%%

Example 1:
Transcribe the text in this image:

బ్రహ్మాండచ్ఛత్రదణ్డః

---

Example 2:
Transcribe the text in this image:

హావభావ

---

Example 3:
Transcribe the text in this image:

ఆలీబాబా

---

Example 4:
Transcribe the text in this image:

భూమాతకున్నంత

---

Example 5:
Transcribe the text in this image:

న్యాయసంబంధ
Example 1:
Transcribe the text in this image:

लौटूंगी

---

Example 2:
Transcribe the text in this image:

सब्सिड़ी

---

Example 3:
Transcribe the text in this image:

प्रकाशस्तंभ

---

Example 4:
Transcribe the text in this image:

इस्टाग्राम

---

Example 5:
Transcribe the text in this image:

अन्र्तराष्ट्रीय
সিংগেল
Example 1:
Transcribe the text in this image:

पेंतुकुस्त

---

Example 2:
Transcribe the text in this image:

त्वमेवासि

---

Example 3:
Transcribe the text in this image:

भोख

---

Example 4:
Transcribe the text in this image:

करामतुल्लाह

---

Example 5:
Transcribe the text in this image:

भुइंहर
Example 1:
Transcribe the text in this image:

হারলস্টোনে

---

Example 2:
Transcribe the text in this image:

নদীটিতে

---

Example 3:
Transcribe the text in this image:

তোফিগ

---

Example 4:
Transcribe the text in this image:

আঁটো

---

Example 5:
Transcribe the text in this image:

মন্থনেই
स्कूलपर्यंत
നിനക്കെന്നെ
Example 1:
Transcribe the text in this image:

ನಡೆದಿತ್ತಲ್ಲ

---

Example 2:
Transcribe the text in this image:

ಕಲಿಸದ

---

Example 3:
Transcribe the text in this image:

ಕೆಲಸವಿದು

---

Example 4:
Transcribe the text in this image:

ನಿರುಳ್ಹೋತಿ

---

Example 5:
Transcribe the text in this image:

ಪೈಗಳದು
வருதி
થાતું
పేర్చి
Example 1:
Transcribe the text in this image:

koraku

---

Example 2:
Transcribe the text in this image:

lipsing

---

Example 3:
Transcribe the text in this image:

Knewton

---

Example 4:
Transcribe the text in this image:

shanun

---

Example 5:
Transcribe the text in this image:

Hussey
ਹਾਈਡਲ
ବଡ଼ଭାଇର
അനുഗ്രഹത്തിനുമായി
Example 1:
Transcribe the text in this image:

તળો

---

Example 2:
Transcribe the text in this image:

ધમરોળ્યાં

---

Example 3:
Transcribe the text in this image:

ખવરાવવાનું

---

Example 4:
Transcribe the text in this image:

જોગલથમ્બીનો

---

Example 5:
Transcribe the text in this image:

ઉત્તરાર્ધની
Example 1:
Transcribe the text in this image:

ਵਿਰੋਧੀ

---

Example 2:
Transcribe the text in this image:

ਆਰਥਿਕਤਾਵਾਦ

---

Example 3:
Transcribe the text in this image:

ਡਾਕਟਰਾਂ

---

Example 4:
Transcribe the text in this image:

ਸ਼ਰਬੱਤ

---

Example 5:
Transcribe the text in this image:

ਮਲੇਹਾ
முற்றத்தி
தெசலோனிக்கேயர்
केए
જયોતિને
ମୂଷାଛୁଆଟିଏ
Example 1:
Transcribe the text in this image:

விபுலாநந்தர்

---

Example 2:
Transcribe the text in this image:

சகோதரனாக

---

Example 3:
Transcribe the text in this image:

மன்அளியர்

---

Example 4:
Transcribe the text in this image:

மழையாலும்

%%

Activity - All entries must come back exactly as they were written.

Task output -
Example 1:
Transcribe the text in this image:

బ్రహ్మాండచ్ఛత్రదణ్డః

---

Example 2:
Transcribe the text in this image:

హావభావ

---

Example 3:
Transcribe the text in this image:

ఆలీబాబా

---

Example 4:
Transcribe the text in this image:

భూమాతకున్నంత

---

Example 5:
Transcribe the text in this image:

న్యాయసంబంధ
Example 1:
Transcribe the text in this image:

लौटूंगी

---

Example 2:
Transcribe the text in this image:

सब्सिड़ी

---

Example 3:
Transcribe the text in this image:

प्रकाशस्तंभ

---

Example 4:
Transcribe the text in this image:

इस्टाग्राम

---

Example 5:
Transcribe the text in this image:

अन्र्तराष्ट्रीय
সিংগেল
Example 1:
Transcribe the text in this image:

पेंतुकुस्त

---

Example 2:
Transcribe the text in this image:

त्वमेवासि

---

Example 3:
Transcribe the text in this image:

भोख

---

Example 4:
Transcribe the text in this image:

करामतुल्लाह

---

Example 5:
Transcribe the text in this image:

भुइंहर
Example 1:
Transcribe the text in this image:

হারলস্টোনে

---

Example 2:
Transcribe the text in this image:

নদীটিতে

---

Example 3:
Transcribe the text in this image:

তোফিগ

---

Example 4:
Transcribe the text in this image:

আঁটো

---

Example 5:
Transcribe the text in this image:

মন্থনেই
स्कूलपर्यंत
നിനക്കെന്നെ
Example 1:
Transcribe the text in this image:

ನಡೆದಿತ್ತಲ್ಲ

---

Example 2:
Transcribe the text in this image:

ಕಲಿಸದ

---

Example 3:
Transcribe the text in this image:

ಕೆಲಸವಿದು

---

Example 4:
Transcribe the text in this image:

ನಿರುಳ್ಹೋತಿ

---

Example 5:
Transcribe the text in this image:

ಪೈಗಳದು
வருதி
થાતું
పేర్చి
Example 1:
Transcribe the text in this image:

koraku

---

Example 2:
Transcribe the text in this image:

lipsing

---

Example 3:
Transcribe the text in this image:

Knewton

---

Example 4:
Transcribe the text in this image:

shanun

---

Example 5:
Transcribe the text in this image:

Hussey
ਹਾਈਡਲ
ବଡ଼ଭାଇର
അനുഗ്രഹത്തിനുമായി
Example 1:
Transcribe the text in this image:

તળો

---

Example 2:
Transcribe the text in this image:

ધમરોળ્યાં

---

Example 3:
Transcribe the text in this image:

ખવરાવવાનું

---

Example 4:
Transcribe the text in this image:

જોગલથમ્બીનો

---

Example 5:
Transcribe the text in this image:

ઉત્તરાર્ધની
Example 1:
Transcribe the text in this image:

ਵਿਰੋਧੀ

---

Example 2:
Transcribe the text in this image:

ਆਰਥਿਕਤਾਵਾਦ

---

Example 3:
Transcribe the text in this image:

ਡਾਕਟਰਾਂ

---

Example 4:
Transcribe the text in this image:

ਸ਼ਰਬੱਤ

---

Example 5:
Transcribe the text in this image:

ਮਲੇਹਾ
முற்றத்தி
தெசலோனிக்கேயர்
केए
જયોતિને
ମୂଷାଛୁଆଟିଏ
Example 1:
Transcribe the text in this image:

விபுலாநந்தர்

---

Example 2:
Transcribe the text in this image:

சகோதரனாக

---

Example 3:
Transcribe the text in this image:

மன்அளியர்

---

Example 4:
Transcribe the text in this image:

மழையாலும்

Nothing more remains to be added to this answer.